The adventure itself gets a little side-tracked in the politics of Terros Secundus, especially with the urgency of the menace back on Earth. But part of that is the world-building, and the panoply of Disaurians keeps things engaging.
And here's the thing -- it really is a great concept, aimed at an audience that Dark Horse has rarely pursued before. The publisher is better known for horror heroics like Hellboy, and for great licensed comics like Buffy the Vampire Slayer and, until last year, Star Wars. If they caught kids' attention, it was more collateral than intended.
But Rexodus should change all that.
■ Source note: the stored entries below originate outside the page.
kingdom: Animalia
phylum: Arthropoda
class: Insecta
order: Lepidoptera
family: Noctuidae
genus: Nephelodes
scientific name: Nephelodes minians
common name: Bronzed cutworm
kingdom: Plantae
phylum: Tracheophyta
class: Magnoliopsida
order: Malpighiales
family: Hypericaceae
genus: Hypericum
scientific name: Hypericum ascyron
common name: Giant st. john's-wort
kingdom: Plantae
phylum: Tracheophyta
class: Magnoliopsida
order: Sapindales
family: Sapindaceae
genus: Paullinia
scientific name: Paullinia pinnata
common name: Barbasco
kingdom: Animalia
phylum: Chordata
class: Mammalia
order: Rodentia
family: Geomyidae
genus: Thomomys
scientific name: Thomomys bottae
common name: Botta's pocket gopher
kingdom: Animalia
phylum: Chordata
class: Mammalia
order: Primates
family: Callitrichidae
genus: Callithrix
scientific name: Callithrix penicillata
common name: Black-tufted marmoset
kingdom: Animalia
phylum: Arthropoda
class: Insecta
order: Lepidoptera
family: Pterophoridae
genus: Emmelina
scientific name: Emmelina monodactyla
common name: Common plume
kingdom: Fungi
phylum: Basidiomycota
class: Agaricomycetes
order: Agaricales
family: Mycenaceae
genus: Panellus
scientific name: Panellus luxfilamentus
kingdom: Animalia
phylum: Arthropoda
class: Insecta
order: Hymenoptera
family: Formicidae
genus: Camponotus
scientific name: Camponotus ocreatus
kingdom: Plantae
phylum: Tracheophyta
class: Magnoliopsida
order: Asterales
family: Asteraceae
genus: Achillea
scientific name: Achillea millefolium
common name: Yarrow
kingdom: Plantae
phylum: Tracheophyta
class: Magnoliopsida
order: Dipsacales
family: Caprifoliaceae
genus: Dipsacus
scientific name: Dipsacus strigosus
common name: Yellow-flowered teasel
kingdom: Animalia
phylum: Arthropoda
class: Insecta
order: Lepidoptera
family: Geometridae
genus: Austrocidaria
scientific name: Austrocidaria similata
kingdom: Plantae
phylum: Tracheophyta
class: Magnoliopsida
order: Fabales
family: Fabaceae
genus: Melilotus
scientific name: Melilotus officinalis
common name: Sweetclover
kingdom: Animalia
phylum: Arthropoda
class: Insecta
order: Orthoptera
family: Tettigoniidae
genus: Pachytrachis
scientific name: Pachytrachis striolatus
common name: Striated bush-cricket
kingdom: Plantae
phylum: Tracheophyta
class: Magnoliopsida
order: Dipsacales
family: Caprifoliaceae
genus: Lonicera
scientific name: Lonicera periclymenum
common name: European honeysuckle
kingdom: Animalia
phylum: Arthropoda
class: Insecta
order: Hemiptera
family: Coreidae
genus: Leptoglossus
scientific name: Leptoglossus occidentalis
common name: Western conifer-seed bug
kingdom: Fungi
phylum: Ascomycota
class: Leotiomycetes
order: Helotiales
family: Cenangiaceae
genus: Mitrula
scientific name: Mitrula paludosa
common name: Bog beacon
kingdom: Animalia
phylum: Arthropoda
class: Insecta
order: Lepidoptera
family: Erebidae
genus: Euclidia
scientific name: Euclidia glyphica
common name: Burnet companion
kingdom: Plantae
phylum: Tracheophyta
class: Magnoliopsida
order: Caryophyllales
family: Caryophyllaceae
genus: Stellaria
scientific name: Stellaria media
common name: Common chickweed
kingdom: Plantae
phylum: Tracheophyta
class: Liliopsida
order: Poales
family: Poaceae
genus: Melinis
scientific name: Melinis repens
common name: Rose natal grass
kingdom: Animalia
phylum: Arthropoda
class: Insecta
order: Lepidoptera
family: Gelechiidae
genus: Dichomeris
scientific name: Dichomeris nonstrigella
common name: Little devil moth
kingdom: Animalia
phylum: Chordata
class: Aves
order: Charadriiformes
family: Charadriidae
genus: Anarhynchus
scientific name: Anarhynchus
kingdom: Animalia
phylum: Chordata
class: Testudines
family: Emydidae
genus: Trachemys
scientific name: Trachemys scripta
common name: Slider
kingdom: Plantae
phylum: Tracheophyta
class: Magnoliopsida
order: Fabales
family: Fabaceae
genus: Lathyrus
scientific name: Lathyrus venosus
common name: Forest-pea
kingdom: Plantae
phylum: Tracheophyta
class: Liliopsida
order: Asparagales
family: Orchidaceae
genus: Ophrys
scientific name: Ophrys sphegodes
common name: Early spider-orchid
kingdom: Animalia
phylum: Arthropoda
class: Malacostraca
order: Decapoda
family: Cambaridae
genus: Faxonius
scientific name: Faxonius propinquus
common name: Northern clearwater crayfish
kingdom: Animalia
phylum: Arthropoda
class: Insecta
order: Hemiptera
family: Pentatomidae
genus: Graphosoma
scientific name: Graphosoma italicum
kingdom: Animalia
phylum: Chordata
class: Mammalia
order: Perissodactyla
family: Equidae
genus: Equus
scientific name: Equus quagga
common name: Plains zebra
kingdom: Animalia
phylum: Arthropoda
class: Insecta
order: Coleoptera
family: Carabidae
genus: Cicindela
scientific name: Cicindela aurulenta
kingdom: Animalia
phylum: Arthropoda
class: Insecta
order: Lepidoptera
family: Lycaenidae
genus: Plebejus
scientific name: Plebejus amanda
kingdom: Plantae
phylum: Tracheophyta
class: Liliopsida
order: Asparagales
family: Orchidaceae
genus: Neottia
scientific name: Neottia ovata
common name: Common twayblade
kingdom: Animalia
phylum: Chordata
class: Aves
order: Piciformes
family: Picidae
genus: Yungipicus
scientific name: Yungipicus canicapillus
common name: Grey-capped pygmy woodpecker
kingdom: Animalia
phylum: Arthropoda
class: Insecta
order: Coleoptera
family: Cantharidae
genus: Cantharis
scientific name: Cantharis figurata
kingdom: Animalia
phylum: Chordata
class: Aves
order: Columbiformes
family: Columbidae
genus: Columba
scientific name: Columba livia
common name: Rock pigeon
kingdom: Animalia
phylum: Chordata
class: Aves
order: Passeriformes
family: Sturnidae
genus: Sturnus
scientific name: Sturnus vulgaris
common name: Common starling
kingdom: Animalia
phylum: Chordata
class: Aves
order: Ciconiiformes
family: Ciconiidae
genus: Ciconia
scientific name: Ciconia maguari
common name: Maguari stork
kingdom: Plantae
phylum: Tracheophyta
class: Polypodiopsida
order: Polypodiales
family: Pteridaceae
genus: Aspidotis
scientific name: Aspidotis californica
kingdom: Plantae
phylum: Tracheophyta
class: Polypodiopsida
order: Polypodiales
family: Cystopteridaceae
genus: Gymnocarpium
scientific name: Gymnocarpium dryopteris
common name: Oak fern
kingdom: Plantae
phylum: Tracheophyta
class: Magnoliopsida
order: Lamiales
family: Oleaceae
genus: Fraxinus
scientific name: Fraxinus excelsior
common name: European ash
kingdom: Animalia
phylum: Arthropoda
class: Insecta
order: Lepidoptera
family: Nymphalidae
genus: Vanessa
It's got a great hook -- dinosaurs on spaceships with lasers, saving the Earth and roaming the galaxy. I know I shouldn't think like this, but I do -- this would make a great animated series. Though it has a little darkness to it, it's really not more than shows like Ben 10 or even (though not nearly as goofy) Gravity Falls. Kids are getting used to it.
And these would make a killer toy line. The Black Blood is more purplish, so you could make a fun ooze (that toy NEVER goes away) to battle -- let me say it again -- DINOSAURS WITH LASERS!
On top of everything else, as a story, Rexodus leaves things pretty wide open as to where it could go. Future installments could explore Terros Secundus, Earth, or ...somewhere out there. Is there a dinosaur-based constellation? My son would know.
And that's the thing -- this is a book I can't wait to show my son. Maybe his opinion would carry more weight. Dark Horse has made this a pretty reasonably priced package at $12.99 for a 96-page graphic novel.
My guess is that it's worth every penny because kids will go over its pages again and again.